Postnatal pulmonary complications
The blood flow for a heart with CHD is going to be abnormal. Different parts of the heart, including blood vessels themselves, might become enlarged or located atypically within the chest, causing compression on the nearby lungs and airways. Examples in this context can be similar to an anomalous innominate artery or other conditions causing cardiomegaly, or an enlarged heart. This compression can cause respiratory distress, stridor, wheezing and recurring instances of lung collapse.
Increased blood flow to/through the lungs can be seen in certain kinds of CHD, like patent ductus arteriosus and ventricular septal defect. The arterial system of the lungs aren’t used to receiving such large amounts of blood, so the vessels can become scarred and narrowed. While this will effectively reduce blood flow through the lungs, blood pressure in the lungs can increase – a condition known as pulmonary hypertension.
When blood pressure is elevated in vessels close to the alveoli, water can diffuse from the blood and move into the airspaces – a condition known as pulmonary edema. Its impact on gas exchange can be variable, and pulmonary edema is more likely in conditions like pulmonary vein stenosis and mitral valve abnormalities.

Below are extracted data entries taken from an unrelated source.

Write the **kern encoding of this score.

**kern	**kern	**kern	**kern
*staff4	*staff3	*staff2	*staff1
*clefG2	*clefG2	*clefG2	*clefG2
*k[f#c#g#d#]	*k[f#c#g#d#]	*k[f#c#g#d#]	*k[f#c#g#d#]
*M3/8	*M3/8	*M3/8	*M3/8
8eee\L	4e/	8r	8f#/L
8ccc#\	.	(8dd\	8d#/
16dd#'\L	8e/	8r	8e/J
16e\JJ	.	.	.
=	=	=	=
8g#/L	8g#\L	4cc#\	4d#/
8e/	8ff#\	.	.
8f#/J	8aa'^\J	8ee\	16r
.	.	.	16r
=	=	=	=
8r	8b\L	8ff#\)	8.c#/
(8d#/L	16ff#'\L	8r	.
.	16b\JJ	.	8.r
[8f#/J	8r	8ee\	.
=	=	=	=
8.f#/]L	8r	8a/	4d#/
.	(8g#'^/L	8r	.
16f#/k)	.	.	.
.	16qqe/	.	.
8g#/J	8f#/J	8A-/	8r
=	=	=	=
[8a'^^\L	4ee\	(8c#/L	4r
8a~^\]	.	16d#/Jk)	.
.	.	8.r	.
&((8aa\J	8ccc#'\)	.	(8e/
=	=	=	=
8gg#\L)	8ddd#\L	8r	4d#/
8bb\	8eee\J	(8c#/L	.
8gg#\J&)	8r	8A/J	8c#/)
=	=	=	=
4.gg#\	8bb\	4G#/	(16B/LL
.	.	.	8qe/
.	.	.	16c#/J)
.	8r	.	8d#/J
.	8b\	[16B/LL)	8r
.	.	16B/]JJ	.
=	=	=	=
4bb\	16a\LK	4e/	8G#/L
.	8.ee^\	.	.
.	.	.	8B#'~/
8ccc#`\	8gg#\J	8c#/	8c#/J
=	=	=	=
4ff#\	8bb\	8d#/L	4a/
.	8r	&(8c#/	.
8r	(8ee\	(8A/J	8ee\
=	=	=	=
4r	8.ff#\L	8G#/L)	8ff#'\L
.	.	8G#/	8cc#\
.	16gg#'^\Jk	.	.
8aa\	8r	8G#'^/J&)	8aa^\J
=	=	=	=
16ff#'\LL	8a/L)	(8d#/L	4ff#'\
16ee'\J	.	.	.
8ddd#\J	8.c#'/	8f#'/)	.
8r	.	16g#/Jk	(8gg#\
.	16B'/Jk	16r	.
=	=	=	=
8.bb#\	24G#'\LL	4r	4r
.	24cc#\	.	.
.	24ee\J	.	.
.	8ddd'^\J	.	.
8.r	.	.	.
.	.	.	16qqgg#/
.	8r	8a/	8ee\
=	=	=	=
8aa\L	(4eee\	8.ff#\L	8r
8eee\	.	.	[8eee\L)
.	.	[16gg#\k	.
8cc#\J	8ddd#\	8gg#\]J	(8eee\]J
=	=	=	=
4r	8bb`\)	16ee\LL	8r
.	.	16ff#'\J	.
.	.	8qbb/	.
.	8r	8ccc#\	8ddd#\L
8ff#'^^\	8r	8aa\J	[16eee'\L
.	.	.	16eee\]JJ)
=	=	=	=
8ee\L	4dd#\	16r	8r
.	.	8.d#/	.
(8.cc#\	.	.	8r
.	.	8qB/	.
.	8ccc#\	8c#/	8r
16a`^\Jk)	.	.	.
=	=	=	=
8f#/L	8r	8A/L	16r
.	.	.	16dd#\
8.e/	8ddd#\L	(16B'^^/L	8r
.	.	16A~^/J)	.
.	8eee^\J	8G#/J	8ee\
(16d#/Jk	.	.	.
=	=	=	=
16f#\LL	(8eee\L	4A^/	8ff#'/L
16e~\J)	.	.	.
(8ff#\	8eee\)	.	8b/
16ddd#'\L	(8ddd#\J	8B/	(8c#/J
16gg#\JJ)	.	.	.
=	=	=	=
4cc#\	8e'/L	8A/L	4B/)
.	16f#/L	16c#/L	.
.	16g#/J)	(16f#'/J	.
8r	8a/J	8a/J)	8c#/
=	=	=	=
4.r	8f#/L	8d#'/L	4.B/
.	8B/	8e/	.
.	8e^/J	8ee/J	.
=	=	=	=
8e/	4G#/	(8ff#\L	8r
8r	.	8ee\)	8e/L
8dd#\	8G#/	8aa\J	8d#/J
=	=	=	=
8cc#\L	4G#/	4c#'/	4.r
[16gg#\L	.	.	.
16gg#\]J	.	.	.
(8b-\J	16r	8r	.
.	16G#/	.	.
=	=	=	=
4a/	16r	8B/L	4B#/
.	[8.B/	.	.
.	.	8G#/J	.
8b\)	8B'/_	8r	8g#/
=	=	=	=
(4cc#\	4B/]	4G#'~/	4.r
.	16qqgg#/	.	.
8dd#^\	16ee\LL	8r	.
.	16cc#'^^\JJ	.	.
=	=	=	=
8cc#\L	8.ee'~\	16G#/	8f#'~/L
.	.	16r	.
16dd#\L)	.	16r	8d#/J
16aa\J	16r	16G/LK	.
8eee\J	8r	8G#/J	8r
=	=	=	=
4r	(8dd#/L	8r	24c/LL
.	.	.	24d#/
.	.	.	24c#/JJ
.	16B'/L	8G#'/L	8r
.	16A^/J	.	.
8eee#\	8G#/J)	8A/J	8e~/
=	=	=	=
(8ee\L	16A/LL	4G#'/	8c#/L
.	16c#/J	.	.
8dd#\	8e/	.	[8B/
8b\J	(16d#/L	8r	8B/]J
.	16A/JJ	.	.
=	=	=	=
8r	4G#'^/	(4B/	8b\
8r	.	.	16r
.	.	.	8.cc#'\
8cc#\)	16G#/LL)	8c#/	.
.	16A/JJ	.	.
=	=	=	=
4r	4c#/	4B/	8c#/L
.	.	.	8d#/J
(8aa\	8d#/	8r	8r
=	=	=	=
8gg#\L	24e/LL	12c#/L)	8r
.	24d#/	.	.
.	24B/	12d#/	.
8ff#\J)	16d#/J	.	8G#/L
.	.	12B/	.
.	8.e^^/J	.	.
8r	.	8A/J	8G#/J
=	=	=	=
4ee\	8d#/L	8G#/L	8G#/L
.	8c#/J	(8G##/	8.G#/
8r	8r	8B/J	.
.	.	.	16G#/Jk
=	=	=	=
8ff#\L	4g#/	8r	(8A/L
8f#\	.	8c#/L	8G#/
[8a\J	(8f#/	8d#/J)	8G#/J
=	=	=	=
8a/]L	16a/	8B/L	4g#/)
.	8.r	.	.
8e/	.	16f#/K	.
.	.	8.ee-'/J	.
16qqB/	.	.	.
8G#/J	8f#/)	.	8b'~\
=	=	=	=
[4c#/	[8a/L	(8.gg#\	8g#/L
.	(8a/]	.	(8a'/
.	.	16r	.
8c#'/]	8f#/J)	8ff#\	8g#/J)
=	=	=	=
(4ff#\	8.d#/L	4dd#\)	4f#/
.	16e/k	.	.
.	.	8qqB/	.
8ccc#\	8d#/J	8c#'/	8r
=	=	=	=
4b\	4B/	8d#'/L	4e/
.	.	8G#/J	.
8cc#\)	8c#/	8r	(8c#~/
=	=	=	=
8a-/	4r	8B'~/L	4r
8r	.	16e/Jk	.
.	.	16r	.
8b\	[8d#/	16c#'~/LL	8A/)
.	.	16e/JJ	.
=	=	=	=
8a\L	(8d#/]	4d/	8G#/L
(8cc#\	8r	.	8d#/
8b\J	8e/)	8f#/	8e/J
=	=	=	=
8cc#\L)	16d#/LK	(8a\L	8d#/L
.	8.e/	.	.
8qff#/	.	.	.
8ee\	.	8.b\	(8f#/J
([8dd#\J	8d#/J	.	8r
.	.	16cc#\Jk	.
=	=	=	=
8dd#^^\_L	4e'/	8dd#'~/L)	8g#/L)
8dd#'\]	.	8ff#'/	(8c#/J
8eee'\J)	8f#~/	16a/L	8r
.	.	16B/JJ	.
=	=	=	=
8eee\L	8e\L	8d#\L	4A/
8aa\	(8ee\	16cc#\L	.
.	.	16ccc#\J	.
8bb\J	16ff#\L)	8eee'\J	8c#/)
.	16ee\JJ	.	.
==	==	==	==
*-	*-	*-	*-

In summary, CHD can cause several abnormalities of the lungs. Many children with CHD will be born with simplified respiratory systems, which can impact gas exchange. Certain kinds of CHD can cause postnatal lung complications, including airway compression, pulmonary hypertension and pulmonary edema. These complications are part of a spectrum, and can vary significantly in each child. Therefore, a thorough respiratory assessment for children with CHD should be considered in the event of any symptoms for early detection of these complications.